0%

Setup Free SS and MTProto Server Using AWS

Signup an AWS account

A credit card is needed for signup the account, see support types below.

AWS Account Support Credit Card Types

https://portal.aws.amazon.com/billing/signup

AWS accounts include 12 months of free tier access, including use of Amazon EC2, Amazon S3, and Amazon DynamoDB.

We will create an Arch Linux EC2 instance in this article, and setup a V2Ray service to run server for Shadowsocks and MTProto.

It's not only Amazon that provides one-year free VPS, but also Google. Maybe I'll cover on that later.

Create EC2 Instance

Choose Image

Visit this link (from ArchWiki) and choose an image by region.

Choose Image

For example if you want an instance in Singapore, so be the ap-southeast-1 or ap-southeast-2. Click on the "ami-xxxx" link and go on.

Choose Instance Type

Choose Instance Type

There would be only one free type so we actually have no choice, just skip to step 6.

Add Traffic Rule

Add Traffic Rule

Added Traffic Rule

Well, I don't know how unsafe would it be if we allow all traffic from anywhere. If you care about security, read the documentations and make it secure.

Download Key File and Launch Instance

Download Key File and Launch

This ArchVPS.pem private key file is quite important, we download it to ~/.ssh/ArchVPS.pem, or anywhere considered as safe and not easy to be cleared.

Connect to Instance

We can see the instance here after launched:

Get Instance IP

Now we've got the IP address of the instance, run this command to connect:

Windows users might need PuTTY or similiar tool。

1
$ ssh -i ~/.ssh/ArchVPS.pem root@put.instance.ip.here

If you get the warning below, run chmod 400 ~/.ssh/ArchVPS.pem and retry.

1
2
3
4
5
6
7
8
@@@@@@@@@@@@@@@@@@@@@@@@@@@@@@@@@@@@@@@@@@@@@@@@@@@@@@@@@@@
@ WARNING: UNPROTECTED PRIVATE KEY FILE! @
@@@@@@@@@@@@@@@@@@@@@@@@@@@@@@@@@@@@@@@@@@@@@@@@@@@@@@@@@@@
Permissions 0644 for '.ssh/ArchVPS.pem' are too open.
It is required that your private key files are NOT accessible by others.
This private key will be ignored.
Load key ".ssh/ArchVPS.pem": bad permissions
root@*.*.*.*: Permission denied (publickey).

If you get this, just say yes to let SSH know the host.

1
2
3
4
The authenticity of host '*.*.*.* (*.*.*.*)' can't be established.
ECDSA key fingerprint is SHA256:blablabla.
Are you sure you want to continue connecting (yes/no)? yes
Warning: Permanently added '*.*.*.*' (ECDSA) to the list of known hosts.

Now you should have already logged into the instance as root, run pacman -Syyuu and then reboot to make sure this Arch Linux is up to date.

Setup V2Ray for SS and MTProto

Configuration

First of all, here comes a configuration template.

Do NOT read it online, download or just copy and paste it to your favorite editor.

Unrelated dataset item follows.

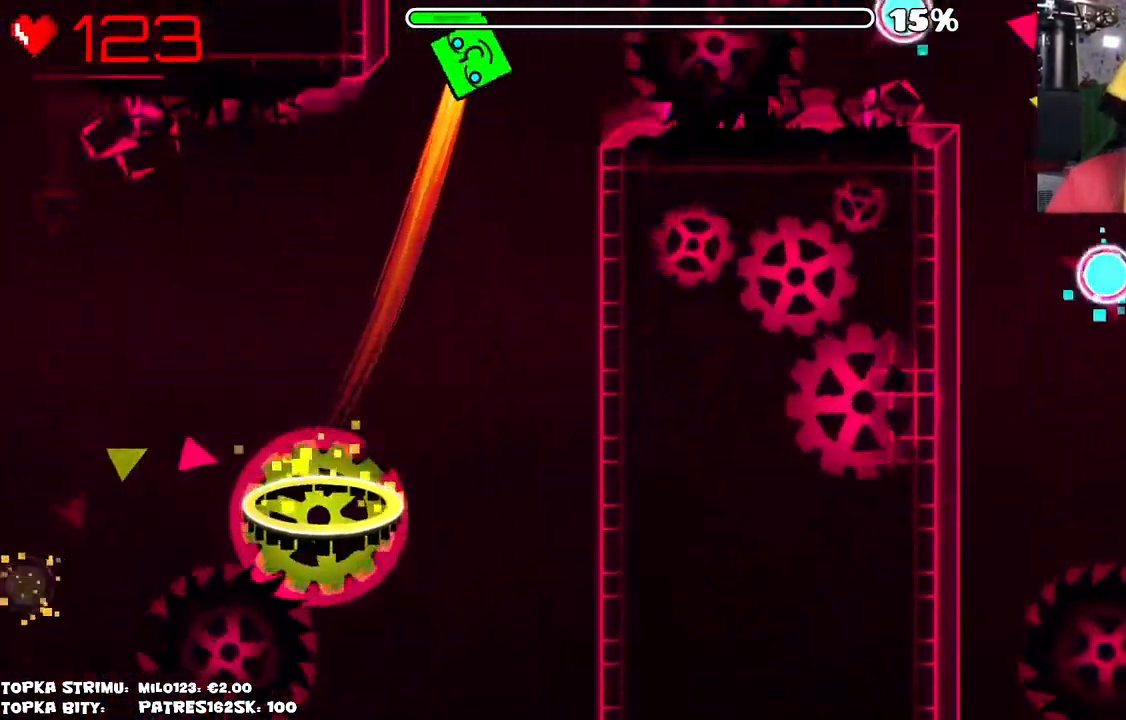
{"keys": [], "mouse": ["left"], "events": [[367, "mouse_left", "down"]]}
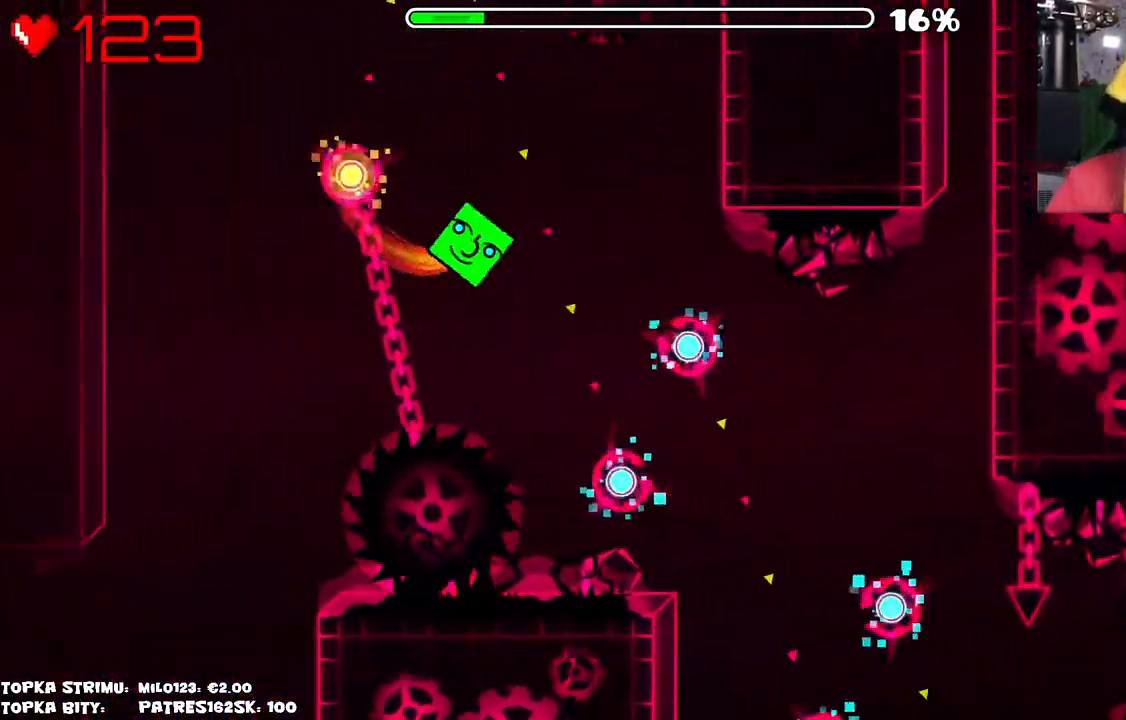
{"keys": [], "mouse": [], "events": [[67, "mouse_left", "up"], [217, "mouse_left", "down"], [350, "mouse_left", "up"]]}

For example in VS Code, switch to "JSON with Comments" language mode, and use folding to understand the hierarchy better.

Folding with VSCode

These are what you need to know about in the inbounds part of template, which would also be used in client configuration:

  • Shadowsocks
    • port
    • settings
      • method
      • password
  • MTProto for Telegram
    • port
    • settings -> users -> secret

You could leave all the other values unchanged, except these two, you have to complete them on your own:

  • Write/generate a password for Shadowsocks, a password more than 16 characters is recommended;
  • Generate a user secret for MTProto, run openssl rand -hex 16 locally, or on Arch VPS.

Now you've got a complete and unique configuration. Connect to the instance, run these commands to change configuration to your own.

1
2
3
4
# pacman -S v2ray # install V2Ray
# cd /etc/v2ray # change to V2Ray configuration directory
# mv -v config.json config.json.origin # backup origin configuration
# nano config.json # edit fresh new configuration

In nano editor, paste your own configuration by right-click menu or whatever, Ctrl + O and Enter to save, Ctrl + X to exit.

Service

1
2
# systemctl enable v2ray.service
# systemctl start v2ray.service

Now the service should be running, to check status run systemctl status v2ray.service.